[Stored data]
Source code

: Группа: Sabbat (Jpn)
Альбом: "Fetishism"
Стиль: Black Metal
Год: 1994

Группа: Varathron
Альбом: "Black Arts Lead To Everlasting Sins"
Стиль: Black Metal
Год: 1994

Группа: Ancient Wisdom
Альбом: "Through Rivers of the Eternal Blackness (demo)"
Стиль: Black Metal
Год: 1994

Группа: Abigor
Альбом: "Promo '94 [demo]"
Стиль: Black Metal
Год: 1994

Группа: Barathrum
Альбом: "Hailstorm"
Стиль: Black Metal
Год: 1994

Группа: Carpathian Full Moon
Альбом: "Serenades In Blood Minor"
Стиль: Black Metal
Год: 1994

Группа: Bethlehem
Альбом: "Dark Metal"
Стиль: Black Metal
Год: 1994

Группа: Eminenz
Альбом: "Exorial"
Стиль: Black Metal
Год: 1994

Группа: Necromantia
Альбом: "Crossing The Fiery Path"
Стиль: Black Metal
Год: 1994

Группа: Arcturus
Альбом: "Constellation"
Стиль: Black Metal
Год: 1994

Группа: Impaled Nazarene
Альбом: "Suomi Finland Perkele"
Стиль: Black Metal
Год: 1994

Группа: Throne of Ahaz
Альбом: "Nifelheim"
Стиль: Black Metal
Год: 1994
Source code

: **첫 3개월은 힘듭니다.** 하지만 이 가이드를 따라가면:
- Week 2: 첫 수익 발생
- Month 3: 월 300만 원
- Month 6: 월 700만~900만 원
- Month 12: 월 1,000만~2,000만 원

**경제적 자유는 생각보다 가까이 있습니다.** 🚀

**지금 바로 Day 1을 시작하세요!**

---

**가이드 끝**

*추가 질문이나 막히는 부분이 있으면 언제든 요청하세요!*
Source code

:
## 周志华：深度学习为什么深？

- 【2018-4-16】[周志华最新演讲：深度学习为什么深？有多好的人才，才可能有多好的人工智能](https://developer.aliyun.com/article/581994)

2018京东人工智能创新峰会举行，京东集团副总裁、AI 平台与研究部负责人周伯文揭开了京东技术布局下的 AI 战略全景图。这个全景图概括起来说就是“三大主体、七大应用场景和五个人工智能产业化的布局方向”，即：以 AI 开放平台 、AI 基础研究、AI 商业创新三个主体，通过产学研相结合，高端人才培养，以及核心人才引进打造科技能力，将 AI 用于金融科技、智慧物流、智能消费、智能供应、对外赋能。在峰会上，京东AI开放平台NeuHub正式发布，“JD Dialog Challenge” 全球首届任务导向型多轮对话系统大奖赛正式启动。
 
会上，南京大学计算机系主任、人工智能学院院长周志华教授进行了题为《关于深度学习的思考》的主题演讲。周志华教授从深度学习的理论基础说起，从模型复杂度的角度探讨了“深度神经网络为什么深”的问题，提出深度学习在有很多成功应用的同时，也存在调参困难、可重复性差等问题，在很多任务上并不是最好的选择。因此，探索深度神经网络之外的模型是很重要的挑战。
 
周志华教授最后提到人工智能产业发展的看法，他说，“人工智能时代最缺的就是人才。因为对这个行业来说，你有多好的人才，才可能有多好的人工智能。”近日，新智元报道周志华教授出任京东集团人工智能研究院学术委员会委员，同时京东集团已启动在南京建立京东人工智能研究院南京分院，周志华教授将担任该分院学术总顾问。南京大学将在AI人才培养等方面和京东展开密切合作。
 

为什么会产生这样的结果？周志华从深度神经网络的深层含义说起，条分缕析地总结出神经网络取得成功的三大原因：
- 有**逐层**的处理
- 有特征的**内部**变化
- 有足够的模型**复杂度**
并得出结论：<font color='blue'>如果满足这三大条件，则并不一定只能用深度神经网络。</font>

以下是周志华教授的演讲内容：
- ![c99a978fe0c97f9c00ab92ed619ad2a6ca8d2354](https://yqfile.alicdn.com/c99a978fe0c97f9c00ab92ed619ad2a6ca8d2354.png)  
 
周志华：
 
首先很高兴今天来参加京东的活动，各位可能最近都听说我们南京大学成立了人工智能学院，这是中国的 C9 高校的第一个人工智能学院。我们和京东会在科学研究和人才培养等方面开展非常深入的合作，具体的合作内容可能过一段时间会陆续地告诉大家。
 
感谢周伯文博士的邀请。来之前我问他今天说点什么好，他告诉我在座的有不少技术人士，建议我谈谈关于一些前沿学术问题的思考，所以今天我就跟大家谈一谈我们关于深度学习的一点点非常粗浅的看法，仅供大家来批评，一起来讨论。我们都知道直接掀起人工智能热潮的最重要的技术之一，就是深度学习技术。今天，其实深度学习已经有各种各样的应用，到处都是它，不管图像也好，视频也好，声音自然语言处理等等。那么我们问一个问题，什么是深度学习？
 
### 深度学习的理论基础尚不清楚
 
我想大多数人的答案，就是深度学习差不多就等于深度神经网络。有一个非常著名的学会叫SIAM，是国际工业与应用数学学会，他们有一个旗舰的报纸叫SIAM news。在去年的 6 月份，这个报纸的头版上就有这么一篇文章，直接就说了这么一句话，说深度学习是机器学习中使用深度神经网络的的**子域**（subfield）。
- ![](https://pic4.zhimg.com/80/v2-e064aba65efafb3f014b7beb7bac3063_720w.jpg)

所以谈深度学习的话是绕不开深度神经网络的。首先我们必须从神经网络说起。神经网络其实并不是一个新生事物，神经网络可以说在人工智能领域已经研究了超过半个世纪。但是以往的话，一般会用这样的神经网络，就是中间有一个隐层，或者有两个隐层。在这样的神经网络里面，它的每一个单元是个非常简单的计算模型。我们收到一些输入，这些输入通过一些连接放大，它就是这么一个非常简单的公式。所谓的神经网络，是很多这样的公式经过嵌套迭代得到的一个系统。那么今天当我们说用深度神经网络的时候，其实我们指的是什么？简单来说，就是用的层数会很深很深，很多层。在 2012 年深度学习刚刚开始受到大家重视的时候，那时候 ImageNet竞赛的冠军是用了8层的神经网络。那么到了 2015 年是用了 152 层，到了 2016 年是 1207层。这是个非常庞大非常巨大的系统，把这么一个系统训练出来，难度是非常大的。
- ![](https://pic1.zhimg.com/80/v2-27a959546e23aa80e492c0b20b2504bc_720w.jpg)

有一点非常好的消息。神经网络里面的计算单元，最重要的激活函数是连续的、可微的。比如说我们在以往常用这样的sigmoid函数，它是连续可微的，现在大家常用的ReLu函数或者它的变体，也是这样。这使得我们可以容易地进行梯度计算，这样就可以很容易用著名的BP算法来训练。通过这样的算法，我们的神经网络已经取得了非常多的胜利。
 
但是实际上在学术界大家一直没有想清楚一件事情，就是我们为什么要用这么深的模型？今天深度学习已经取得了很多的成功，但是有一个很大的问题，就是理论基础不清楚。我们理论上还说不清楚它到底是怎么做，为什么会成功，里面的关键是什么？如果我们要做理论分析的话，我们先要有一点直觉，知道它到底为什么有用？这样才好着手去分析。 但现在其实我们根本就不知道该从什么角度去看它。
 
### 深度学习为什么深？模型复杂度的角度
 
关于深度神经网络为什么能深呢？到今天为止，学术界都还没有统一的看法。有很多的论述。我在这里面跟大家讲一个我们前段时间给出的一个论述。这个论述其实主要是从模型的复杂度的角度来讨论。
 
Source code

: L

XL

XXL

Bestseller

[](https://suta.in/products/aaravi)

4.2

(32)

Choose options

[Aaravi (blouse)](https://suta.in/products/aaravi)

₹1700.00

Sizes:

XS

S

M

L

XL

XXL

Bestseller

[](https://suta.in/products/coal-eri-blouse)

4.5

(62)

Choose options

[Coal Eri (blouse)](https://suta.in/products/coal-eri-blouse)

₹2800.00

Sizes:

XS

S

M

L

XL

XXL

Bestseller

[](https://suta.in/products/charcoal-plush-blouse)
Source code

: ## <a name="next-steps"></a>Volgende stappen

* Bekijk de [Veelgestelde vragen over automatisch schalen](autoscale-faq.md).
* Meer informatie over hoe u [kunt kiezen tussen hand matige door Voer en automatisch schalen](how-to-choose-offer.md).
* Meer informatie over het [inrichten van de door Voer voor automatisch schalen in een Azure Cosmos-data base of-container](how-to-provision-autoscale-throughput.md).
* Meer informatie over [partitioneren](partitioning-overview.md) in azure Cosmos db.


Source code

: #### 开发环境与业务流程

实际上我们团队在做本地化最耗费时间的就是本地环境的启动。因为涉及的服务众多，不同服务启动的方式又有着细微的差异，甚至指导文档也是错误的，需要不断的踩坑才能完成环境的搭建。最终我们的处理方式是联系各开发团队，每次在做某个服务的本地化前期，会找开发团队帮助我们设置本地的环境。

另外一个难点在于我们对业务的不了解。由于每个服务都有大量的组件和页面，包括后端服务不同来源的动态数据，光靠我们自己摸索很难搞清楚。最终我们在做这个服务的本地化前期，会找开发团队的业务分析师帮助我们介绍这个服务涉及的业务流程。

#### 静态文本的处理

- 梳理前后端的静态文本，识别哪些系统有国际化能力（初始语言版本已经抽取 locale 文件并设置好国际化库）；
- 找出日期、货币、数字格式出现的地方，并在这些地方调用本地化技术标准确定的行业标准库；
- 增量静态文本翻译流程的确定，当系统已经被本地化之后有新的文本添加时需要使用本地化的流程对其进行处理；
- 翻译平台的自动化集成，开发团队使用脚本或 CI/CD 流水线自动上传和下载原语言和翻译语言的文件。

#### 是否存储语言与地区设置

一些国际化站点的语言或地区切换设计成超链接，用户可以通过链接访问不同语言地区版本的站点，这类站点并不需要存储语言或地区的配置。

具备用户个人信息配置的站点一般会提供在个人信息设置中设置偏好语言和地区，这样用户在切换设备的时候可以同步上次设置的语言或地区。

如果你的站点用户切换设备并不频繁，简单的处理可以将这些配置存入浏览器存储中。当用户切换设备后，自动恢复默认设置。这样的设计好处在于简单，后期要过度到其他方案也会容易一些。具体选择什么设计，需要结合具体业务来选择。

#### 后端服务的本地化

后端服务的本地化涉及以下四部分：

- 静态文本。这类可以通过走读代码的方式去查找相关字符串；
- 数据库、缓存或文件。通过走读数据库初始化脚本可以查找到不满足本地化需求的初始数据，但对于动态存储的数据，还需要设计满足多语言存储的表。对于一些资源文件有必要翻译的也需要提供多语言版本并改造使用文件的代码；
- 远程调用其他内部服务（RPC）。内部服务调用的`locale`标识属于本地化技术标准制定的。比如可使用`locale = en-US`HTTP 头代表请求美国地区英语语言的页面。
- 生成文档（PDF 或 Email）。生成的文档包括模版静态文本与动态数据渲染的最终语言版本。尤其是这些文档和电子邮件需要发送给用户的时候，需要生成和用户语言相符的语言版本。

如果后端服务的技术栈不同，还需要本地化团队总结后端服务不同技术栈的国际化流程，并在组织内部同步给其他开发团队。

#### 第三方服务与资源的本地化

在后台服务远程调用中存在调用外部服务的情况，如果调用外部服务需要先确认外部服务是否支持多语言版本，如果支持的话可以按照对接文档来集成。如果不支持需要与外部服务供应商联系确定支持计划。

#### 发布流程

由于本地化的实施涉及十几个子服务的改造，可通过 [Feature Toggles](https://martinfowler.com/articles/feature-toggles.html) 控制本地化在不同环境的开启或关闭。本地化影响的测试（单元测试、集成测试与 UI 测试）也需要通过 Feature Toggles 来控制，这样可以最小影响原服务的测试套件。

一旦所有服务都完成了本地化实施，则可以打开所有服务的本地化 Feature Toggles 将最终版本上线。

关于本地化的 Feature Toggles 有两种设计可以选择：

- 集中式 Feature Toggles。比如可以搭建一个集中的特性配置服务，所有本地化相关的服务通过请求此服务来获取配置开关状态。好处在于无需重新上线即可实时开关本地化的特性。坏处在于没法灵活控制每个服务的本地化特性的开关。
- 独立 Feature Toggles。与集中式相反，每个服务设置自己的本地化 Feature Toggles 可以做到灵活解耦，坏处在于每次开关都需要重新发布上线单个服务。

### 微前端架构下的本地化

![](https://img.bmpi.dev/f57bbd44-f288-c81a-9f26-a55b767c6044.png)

[What to work on] Retype exactly the lines of the data above, starting at its first line and finishing with the line that has "Группа: Carpathian Full Moon" in it.

[Answer to the problem]
Source code

: Группа: Sabbat (Jpn)
Альбом: "Fetishism"
Стиль: Black Metal
Год: 1994

Группа: Varathron
Альбом: "Black Arts Lead To Everlasting Sins"
Стиль: Black Metal
Год: 1994

Группа: Ancient Wisdom
Альбом: "Through Rivers of the Eternal Blackness (demo)"
Стиль: Black Metal
Год: 1994

Группа: Abigor
Альбом: "Promo '94 [demo]"
Стиль: Black Metal
Год: 1994

Группа: Barathrum
Альбом: "Hailstorm"
Стиль: Black Metal
Год: 1994

Группа: Carpathian Full Moon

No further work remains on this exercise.